Integrity constraints (or simply “constraints”) are formal representations of invariant conditions for the semantic correctness of database records. Constraints can be expressed in declarative languages such as datalog, predicate logic, or SQL. This article highlights the historical background of integrity constraints and the essential features of their simplified incremental evaluation. It concludes with an outlook on future trends.
Integrity has always been an important issue for database design and control, as attested by many early publications (e.g., Bernstein & Blaustein, 1982; Bernstein, Blaustein, & Clarke, 1980; Codd, 1970, 1979; Eswaran & Chamberlin, 1975; Fraser, 1969; Hammer & McLeod, 1975; Hammer & Sarin, 1978; Nicolas, 1978, 1982; Wilkes, 1972); later ones are too numerous to mention. Expressing database semantics as invariant properties persisting across updates had first been proposed by Minsky (1974). Florentin (1974) suggested expressing integrity constraints as predicate logic statements. Stonebraker (1975) proposed formulating and checking integrity constraints declaratively as SQL-like queries.

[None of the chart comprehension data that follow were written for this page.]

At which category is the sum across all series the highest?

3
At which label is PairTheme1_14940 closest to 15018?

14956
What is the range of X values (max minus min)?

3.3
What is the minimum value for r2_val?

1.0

Functional dependencies (Armstrong, 1974; Codd, 1970) are a fundamental kind of constraints to guide database design. Referential integrity has been part of the 1989 SQL ANSI and ISO standards (McJones, 1997). The SQL2 standard (1992) introduced the CHECK and ASSERTION constructs (i.e., table-bound and table-independent SQL query conditions) as the most general means to express integrity constraints declaratively (Date & Darwen, 1997). Since the 1990s, uniqueness constraints, foreign keys, and complex queries involving EXISTS and NOT became common features in commercial databases. Thus, arbitrarily general and complex integrity constraints can now be expressed and evaluated in most relational databases. However, most of them offer efficient support only for the following three simple kinds of declarative constraints:
Domain Constraints: Restrictions on the permissible range of attribute values of tuples in table columns, including scalar SQL data types and subsets thereof, as well as options for default and null values.

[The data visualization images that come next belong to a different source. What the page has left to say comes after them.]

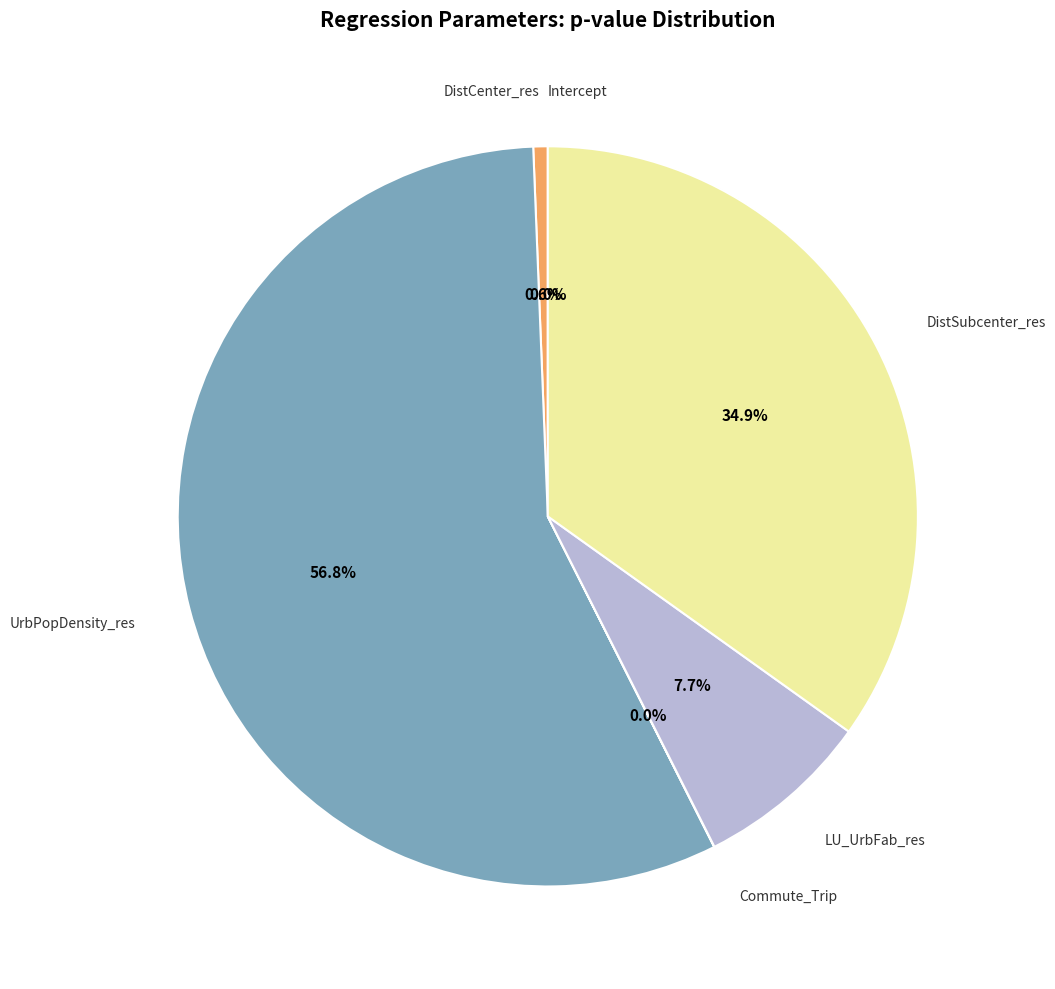

Is it true that Intercept is 1% of the pie?

False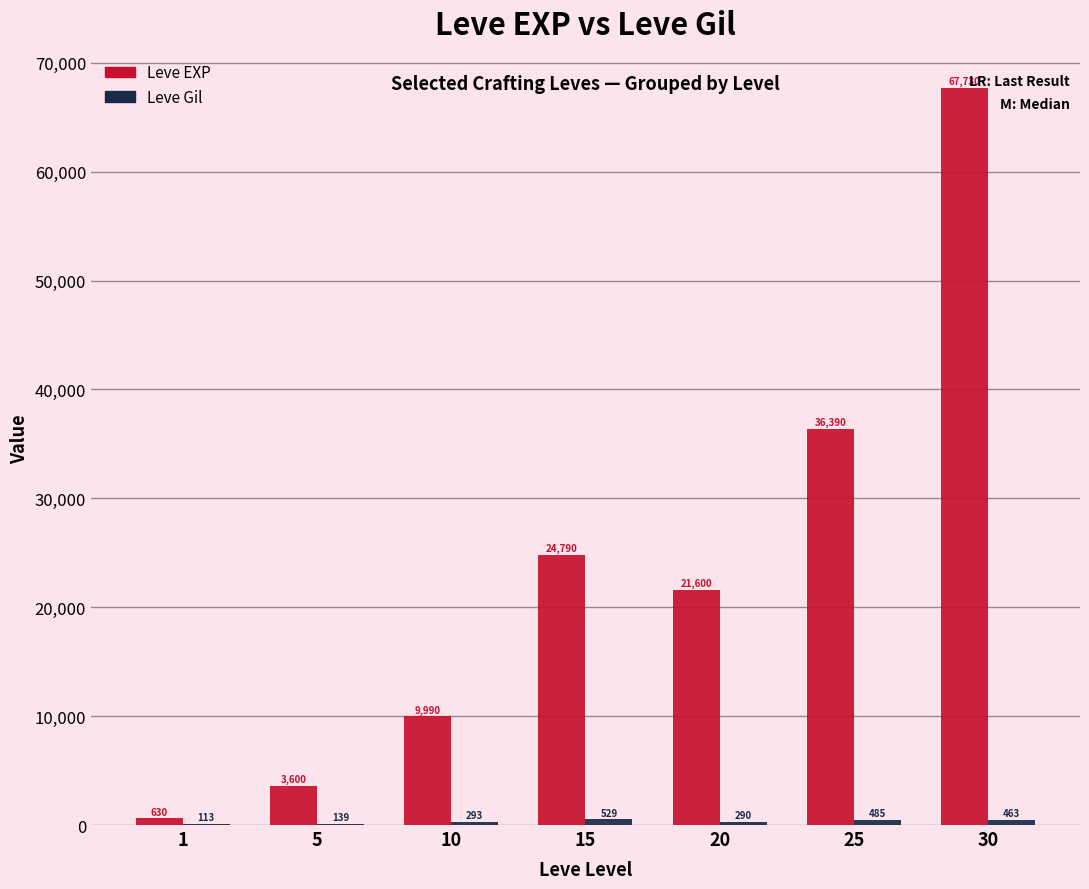

At which label is Leve EXP closest to 34180?

25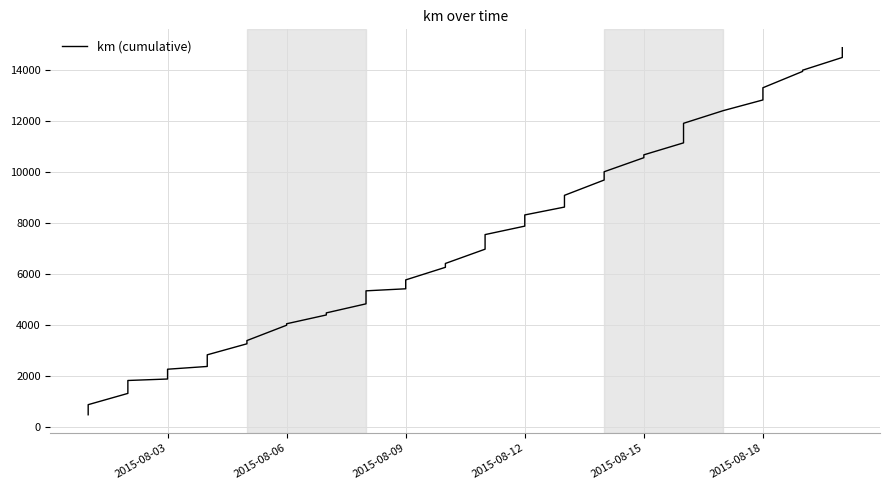

What is the smallest value displayed?

463.7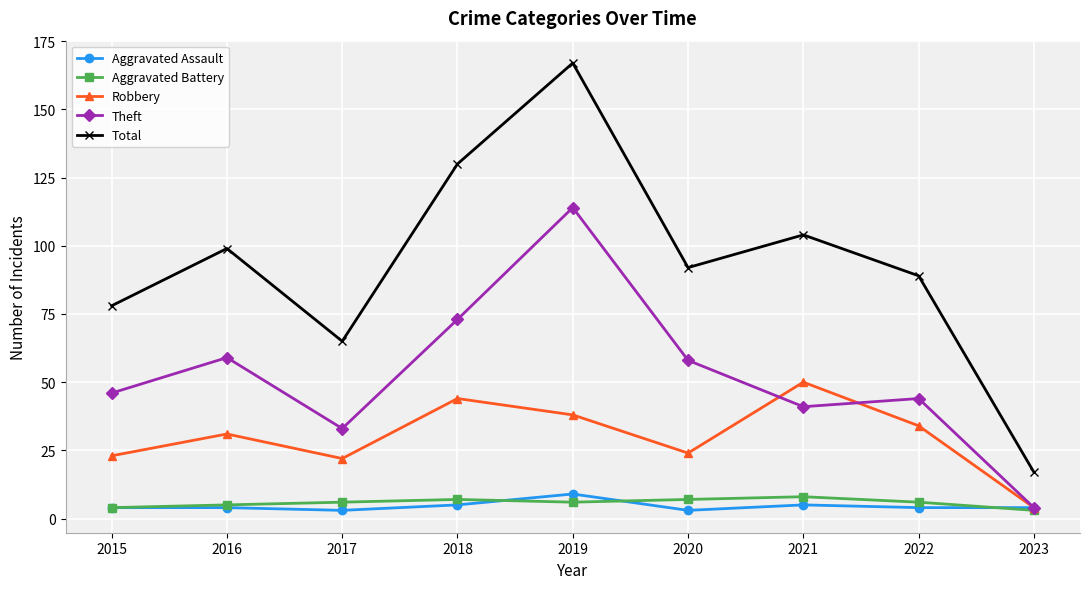

What is the average value of the Robbery series?

30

Uniqueness Constraints: As enforced by the UNIQUE construct on single columns, and UNIQUE INDEX and PRIMARY KEY on any combination of one or several columns in a table, preventing multiple occurrences of values or combinations thereof.
Foreign Key Constraints: For establishing a relationship between the tuples of two tables, requiring identical column values. For instance, a foreign key on column emp of relation works_in requires that the emp value of each tuple of works_in must occur in the emp_id column of table employee, and that the referenced column (emp_id in the example) has been declared as primary key.
For more general constraints, SQL manuals usually recommend using procedural triggers or stored procedures instead of declarative constructs. This is because such constraints may involve nested quantifications over huge extents of several tables. Thus, their evaluation can easily become prohibitively costly. However, declarativity does not need to be sacrificed for efficiency, as shown by many methods of simplified integrity checking as cited in this survey. They are all based on the seminal paper (Nicolas, 1982).
Key Terms in this Chapter
Inconsistency Tolerance: A practically indispensable property. Integrity checking is inconsistency-tolerant if the invariance of all satisfied cases of integrity constraints across updates can be ensured, even if some other cases are violated.
Integrity Constraint: Integrity constraints are invariant properties of the database that evolve via updates. Often, it is convenient to state them as denials, that is, yes/no queries that are required to return the empty answer in each database state.
Static vs. Dynamic Integrity Constraints: Static integrity constraints are semantic properties that are invariant across evolving database states. Dynamic integrity constraints refer explicitly to several (mostly consecutive) states or to their transitions, typically involving temporal or procedural constructs.
Business Rule: Statement for defining or constraining the evolution of data pertaining to an enterprise’s business. Business rules can be represented and enforced by integrity constraints.
Integrity: Semantic consistency, that is, the correctness of stored data with regard to their intended meaning, as expressed by integrity constraints. Not to be confused with namesake issues related to data security, serializability of concurrent transactions or sound failure recovery.
Simplification: A methodological approach to reduce complexity and costs of integrity checking. Also the simplified forms of integrity constraints generated by such methods are called simplifications.
Integrity Satisfaction, Integrity Violation: Integrity is satisfied if each integrity constraint in the database schema, queried as a denial, returns the empty answer. Integrity is violated if any one of these integrity constraints returns a non-empty answer. Then, the database is also said to be inconsistent.